Who won the last debate?
Scott Morrison and Bill Shorten have faced off for the final time before the federal election next Saturday.
Our experts deliver their verdict on who came out on top.
Paul Kelly
Morrison told the public he led the Liberal Party “from the middle” and hammered the
consequences of Labor’s tax increases as a “dead weight’ on the economy. He led with the promise of more jobs and a strong economy, a “stick with us” appeal to the public.
Neither leader made a fatal mistake. They are temperamentally different but evenly matched. Shorten’s vision was for a modern nation, loyal to the fair-go and dedicated to climate change action.
The more the campaign runs the more Shorten becomes a conviction politician on climate change – and the more Morrison both attacks the Shorten’s climate costings gap but also shifts his own stance towards renewables.

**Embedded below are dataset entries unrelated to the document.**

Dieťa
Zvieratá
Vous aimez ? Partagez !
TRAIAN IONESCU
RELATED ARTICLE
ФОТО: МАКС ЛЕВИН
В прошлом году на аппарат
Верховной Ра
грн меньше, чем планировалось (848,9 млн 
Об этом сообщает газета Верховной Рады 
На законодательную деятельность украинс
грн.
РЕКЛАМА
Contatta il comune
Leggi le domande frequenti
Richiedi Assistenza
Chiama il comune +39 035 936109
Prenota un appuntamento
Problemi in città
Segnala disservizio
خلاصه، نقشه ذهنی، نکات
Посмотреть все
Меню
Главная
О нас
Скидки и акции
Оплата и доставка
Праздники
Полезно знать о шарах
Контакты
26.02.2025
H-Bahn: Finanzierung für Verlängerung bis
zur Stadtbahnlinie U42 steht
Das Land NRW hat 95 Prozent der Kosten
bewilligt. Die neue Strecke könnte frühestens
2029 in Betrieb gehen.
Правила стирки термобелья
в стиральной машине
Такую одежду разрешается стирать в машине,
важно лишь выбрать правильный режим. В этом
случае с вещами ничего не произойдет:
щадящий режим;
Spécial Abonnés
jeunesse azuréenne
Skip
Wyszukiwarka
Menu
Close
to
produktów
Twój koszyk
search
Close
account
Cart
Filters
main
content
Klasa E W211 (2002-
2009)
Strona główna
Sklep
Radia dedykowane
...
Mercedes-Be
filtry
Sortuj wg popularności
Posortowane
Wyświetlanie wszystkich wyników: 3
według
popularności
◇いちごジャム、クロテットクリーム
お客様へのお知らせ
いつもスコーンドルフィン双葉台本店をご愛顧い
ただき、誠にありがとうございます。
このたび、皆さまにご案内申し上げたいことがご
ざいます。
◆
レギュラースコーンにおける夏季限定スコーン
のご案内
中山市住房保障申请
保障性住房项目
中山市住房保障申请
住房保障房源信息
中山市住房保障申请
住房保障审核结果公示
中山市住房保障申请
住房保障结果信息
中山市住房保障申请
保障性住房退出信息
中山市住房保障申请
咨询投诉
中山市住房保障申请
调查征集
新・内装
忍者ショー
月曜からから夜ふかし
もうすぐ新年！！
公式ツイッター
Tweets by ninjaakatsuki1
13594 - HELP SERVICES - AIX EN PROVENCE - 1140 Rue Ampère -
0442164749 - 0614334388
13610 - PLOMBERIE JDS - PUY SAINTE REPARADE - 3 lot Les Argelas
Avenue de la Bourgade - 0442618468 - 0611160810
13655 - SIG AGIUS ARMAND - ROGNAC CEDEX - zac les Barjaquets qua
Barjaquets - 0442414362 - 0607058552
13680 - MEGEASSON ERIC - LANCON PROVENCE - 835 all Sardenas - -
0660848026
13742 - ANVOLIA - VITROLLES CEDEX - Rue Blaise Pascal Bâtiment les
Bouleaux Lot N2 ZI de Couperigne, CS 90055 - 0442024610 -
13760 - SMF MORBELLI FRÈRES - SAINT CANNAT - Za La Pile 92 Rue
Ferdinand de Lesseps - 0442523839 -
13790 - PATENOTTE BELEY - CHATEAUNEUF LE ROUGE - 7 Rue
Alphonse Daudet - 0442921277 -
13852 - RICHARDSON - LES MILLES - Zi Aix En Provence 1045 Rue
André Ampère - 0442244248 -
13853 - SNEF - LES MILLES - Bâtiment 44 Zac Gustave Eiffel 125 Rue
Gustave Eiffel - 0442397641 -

Shorten, as usual, connected more. He had more humour and passion. But the public is seeing more of Morrison, getting a better fix on a relatively new PM, and that is a plus for the Liberals.
Dennis Shanahan
The debate has confirmed what we knew all along, Scott Morrison is across the detail and Bill Shorten is not. Shorten was more emotive but Morrison’s simple message on tax cut through and was better than the previous debates but it’s still not going to change the vote.
Troy Bramston
Both leaders performed well and were on message.
But Shorten won because he outlined and defended a broader and more positive policy agenda for the future than Morrison.
Alice Workman
Neither leader had a “coronation” moment, to steal a term favoured by Scott Morrison, but Opposition Leader Bill Shorten narrowly won the same-same final leaders debate.